____ DATASET EXTRACT
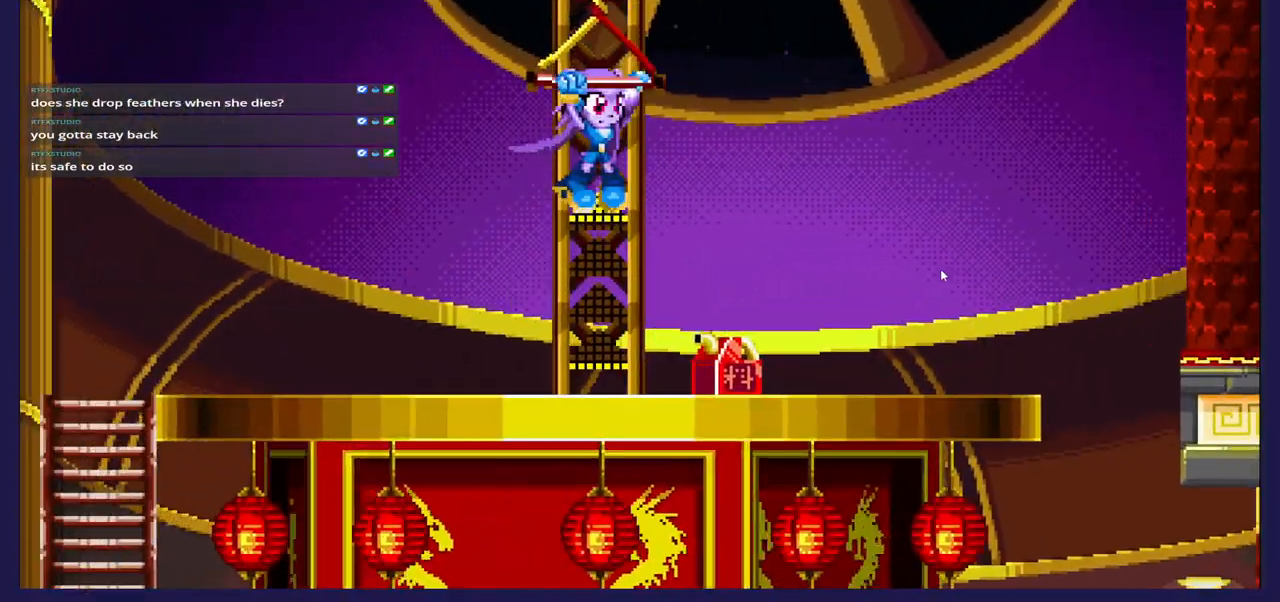
{"buttons": [], "left_stick": "center", "right_stick": "center", "events": [[33, "DPAD_LEFT", "up"], [33, "DPAD_UP", "up"]]}
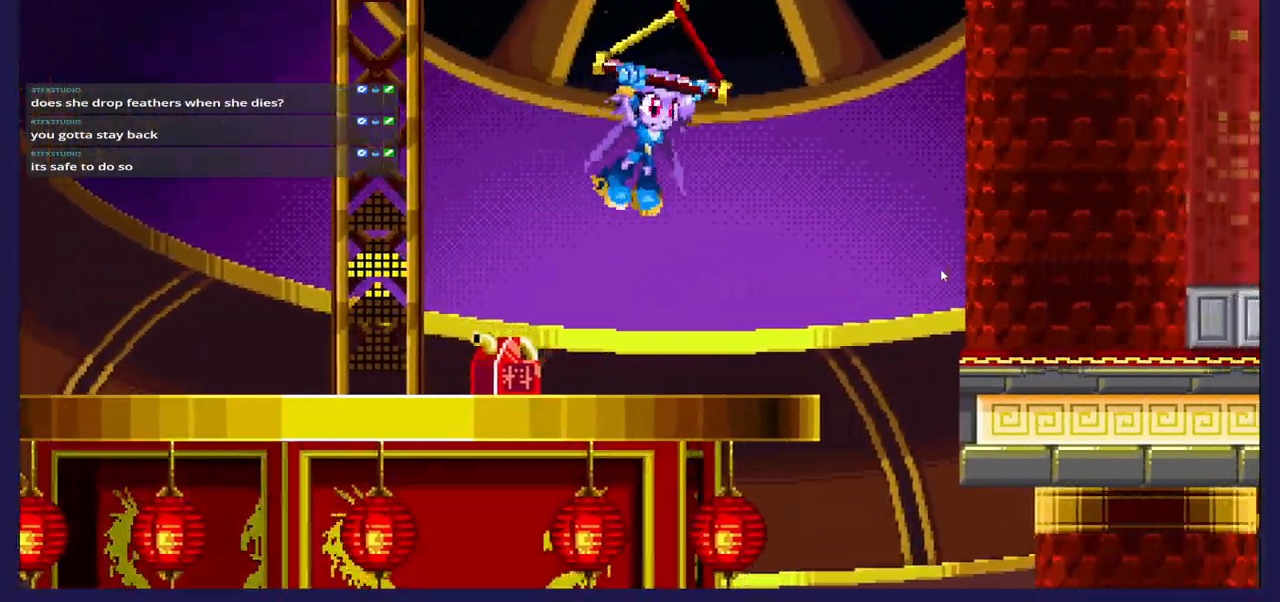
{"buttons": [], "left_stick": "center", "right_stick": "center", "events": []}
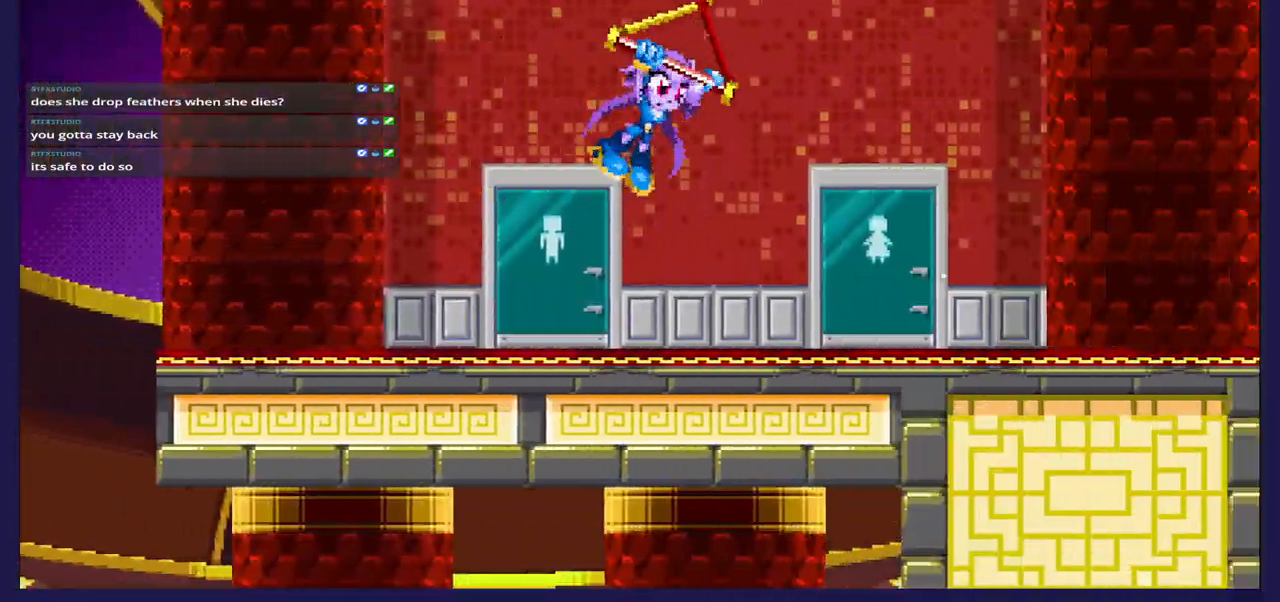
{"buttons": [], "left_stick": "center", "right_stick": "center", "events": []}
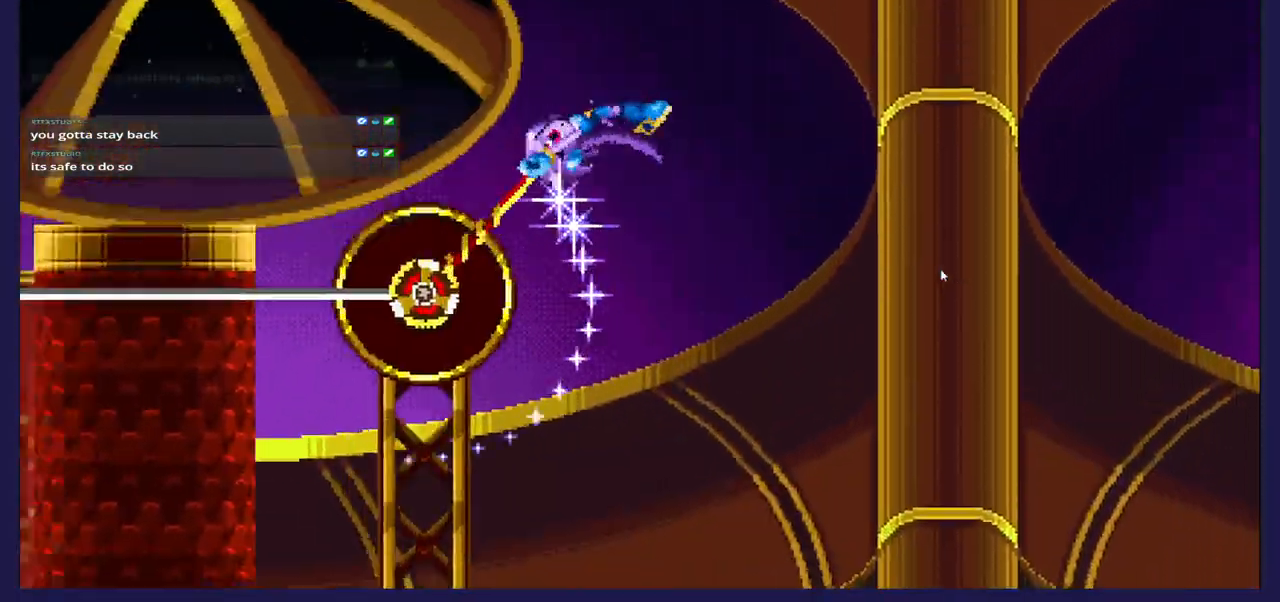
{"buttons": [], "left_stick": "center", "right_stick": "center", "events": []}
________
_PROBLEM REQUIREMENTS:_
Drop every picture from the data, then output all the rest exactly.

_SOLUTION TO THIS TASK:_
{"buttons": [], "left_stick": "center", "right_stick": "center", "events": [[33, "DPAD_LEFT", "up"], [33, "DPAD_UP", "up"]]}
{"buttons": [], "left_stick": "center", "right_stick": "center", "events": []}
{"buttons": [], "left_stick": "center", "right_stick": "center", "events": []}
{"buttons": [], "left_stick": "center", "right_stick": "center", "events": []}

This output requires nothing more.